Tag - W-algebras

Anne Moreau: Associated varieties and finite extension of vertex algebras

20th March, 2023

Motivated by recent works joint with Tomoyuki Arakawa and Jethro Van Ekeren on collapsing levels, we conjectured that if W is a finite extension of a vertex subalgebra V, then the natural morphism between the corresponding associated varieties is dominant. In the case where W is a simple W-algebra and V is its simple affine vertex algebra, the conjecture is deeply related with the singularities of nilpotent Słodowy slices.

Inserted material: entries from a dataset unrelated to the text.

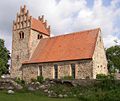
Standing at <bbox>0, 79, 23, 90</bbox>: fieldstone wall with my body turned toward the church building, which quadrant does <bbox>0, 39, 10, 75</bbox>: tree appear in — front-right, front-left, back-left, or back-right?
front-left

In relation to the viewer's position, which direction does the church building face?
facing away from the viewer and to the left of the viewer

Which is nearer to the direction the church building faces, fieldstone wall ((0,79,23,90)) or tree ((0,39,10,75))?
the tree

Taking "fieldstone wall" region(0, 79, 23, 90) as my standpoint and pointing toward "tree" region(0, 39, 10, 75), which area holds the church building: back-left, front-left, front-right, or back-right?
front-right
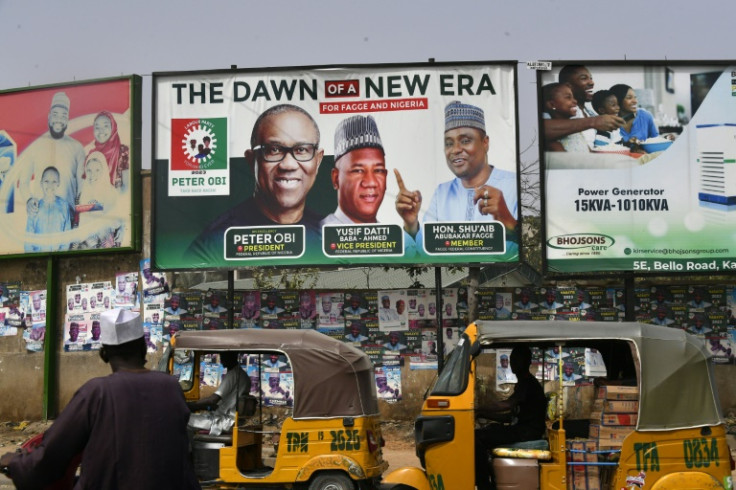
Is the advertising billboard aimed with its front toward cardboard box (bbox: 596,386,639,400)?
yes

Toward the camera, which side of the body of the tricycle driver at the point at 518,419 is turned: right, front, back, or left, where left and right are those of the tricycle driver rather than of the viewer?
left

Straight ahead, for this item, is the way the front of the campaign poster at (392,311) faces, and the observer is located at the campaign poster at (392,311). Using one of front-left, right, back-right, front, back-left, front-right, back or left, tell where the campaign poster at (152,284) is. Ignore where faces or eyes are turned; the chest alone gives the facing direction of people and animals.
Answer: right

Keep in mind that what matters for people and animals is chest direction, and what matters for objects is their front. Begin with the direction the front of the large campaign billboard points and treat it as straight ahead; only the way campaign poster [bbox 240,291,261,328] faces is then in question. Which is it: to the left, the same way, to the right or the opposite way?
the same way

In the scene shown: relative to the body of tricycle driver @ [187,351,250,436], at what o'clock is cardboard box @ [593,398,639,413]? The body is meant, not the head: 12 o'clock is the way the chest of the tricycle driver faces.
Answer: The cardboard box is roughly at 7 o'clock from the tricycle driver.

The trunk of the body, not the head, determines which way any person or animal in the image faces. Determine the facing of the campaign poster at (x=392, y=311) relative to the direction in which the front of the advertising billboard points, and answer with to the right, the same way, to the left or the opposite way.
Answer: the same way

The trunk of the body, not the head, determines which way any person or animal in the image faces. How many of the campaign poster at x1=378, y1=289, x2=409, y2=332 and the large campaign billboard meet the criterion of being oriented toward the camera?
2

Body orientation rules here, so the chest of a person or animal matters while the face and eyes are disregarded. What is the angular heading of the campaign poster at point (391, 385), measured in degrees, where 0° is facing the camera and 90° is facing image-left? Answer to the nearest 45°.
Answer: approximately 0°

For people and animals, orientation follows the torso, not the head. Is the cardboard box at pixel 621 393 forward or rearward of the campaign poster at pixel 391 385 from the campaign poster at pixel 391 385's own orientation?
forward

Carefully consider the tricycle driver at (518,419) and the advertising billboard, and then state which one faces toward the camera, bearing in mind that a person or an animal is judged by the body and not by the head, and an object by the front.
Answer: the advertising billboard

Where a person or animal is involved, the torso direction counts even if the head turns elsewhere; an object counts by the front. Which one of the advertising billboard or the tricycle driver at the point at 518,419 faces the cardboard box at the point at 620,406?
the advertising billboard

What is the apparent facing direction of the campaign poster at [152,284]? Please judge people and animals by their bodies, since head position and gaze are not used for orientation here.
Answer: toward the camera

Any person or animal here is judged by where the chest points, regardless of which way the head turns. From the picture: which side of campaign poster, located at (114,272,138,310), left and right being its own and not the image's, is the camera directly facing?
front

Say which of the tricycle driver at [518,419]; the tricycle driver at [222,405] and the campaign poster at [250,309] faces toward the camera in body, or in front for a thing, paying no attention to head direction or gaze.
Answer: the campaign poster
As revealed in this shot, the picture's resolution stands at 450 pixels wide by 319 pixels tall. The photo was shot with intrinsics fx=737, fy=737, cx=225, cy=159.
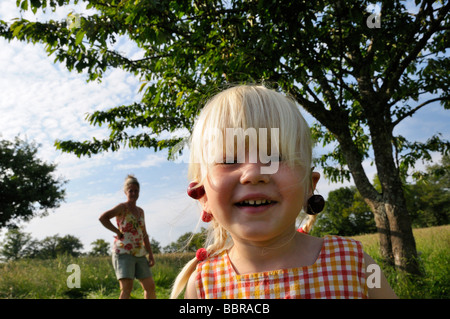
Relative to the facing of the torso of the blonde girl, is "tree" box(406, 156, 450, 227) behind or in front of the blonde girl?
behind

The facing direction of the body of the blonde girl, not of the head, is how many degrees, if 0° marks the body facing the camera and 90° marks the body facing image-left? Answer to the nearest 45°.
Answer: approximately 0°

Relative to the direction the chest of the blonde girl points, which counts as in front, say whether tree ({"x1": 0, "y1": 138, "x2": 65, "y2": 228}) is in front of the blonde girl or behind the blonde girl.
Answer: behind
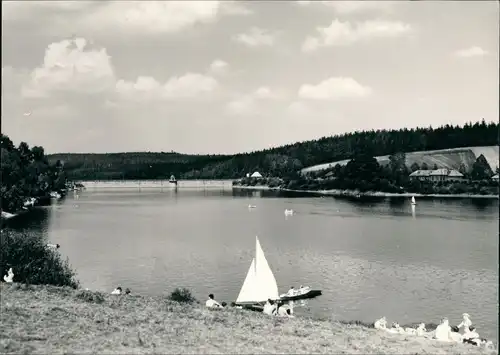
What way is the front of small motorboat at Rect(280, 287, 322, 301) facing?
to the viewer's right

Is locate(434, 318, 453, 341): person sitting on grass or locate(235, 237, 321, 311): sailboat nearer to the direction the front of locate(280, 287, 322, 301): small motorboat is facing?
the person sitting on grass

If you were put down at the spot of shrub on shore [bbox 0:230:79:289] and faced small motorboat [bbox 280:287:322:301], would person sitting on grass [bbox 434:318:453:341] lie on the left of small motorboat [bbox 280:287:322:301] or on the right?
right

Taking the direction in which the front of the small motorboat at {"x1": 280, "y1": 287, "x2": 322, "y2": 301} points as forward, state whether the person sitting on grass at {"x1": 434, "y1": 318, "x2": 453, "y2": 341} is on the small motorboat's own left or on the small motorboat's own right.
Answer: on the small motorboat's own right

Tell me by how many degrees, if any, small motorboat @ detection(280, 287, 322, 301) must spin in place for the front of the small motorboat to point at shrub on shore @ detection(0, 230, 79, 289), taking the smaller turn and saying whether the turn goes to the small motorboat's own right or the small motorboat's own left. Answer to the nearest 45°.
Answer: approximately 180°

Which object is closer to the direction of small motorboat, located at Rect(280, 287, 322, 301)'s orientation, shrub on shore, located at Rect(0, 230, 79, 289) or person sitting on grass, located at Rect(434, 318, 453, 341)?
the person sitting on grass
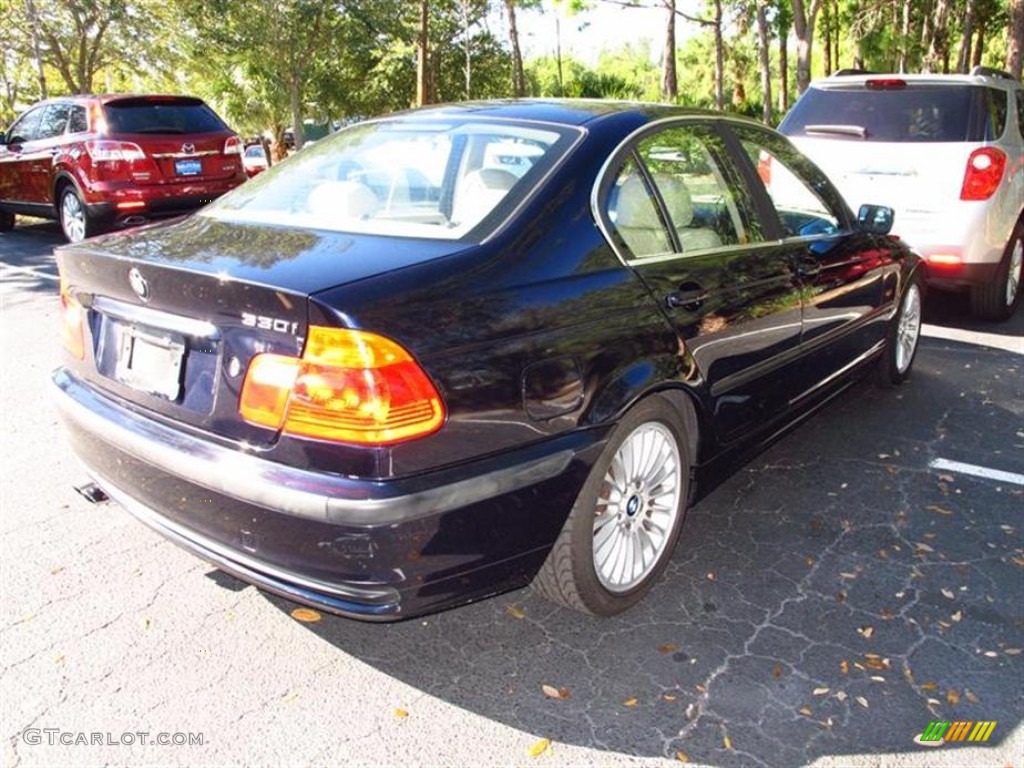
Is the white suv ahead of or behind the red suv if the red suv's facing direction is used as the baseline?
behind

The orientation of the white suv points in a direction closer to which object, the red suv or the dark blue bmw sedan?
the red suv

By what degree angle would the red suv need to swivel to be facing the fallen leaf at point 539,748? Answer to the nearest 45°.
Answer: approximately 135° to its left

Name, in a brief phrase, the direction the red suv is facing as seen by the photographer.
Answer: facing away from the viewer and to the left of the viewer

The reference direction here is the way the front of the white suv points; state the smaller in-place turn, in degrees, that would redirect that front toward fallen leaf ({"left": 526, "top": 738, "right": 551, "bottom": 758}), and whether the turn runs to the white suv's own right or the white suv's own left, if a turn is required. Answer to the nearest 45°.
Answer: approximately 180°

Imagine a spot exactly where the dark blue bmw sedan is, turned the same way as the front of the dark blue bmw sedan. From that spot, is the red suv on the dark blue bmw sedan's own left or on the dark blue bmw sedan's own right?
on the dark blue bmw sedan's own left

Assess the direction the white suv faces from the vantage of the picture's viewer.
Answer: facing away from the viewer

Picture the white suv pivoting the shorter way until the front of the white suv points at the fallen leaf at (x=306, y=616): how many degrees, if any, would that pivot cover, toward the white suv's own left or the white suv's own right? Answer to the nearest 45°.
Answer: approximately 180°
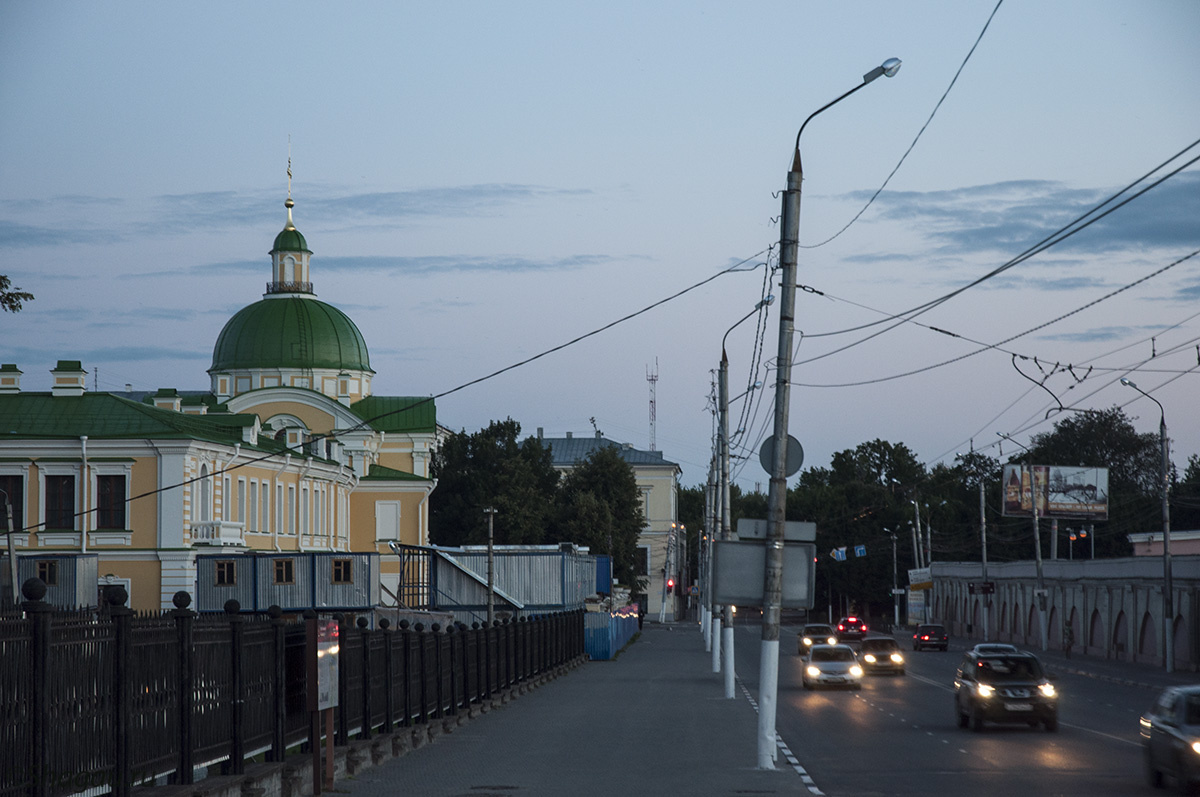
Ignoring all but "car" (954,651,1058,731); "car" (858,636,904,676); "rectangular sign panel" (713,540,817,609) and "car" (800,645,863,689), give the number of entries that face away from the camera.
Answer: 1

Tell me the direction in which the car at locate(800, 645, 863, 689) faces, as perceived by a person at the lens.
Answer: facing the viewer

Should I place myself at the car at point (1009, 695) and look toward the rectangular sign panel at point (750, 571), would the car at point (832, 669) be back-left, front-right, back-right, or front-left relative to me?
back-right

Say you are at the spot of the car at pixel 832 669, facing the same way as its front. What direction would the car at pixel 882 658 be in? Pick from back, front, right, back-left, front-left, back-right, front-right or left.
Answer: back

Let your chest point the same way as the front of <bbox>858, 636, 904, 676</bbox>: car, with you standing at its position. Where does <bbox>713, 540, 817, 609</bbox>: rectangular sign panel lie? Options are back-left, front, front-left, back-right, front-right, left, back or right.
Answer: front

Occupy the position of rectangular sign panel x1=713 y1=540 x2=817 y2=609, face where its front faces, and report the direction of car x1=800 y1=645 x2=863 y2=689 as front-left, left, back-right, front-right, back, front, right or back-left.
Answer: front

In this talk, I will explain some results toward the conjecture and interesting examples.

Alexander Molev: Symmetrization map, Casimir elements and Sugawara operators

2nd October, 2020

The canonical symmetrization map is a 𝔤-module isomorphism between the symmetric algebra S(𝔤) of a finite-dimensional Lie algebra 𝔤 and its universal enveloping algebra U(𝔤). This implies that the images of 𝔤-invariants in S(𝔤) are Casimir elements. For each simple Lie algebra 𝔤 of classical type we consider basic 𝔤-invariants arising from the characteristic polynomial of the matrix of generators. We calculate the Harish-Chandra images of the corresponding Casimir elements. By using counterparts of the symmetric algebra invariants for the associated affine Kac-Moody algebras we obtain new formulas for generators of the centres of the affine vertex algebras at the critical level. Their Harish-Chandra images are elements of classical W-algebras which we produce in an explicit form.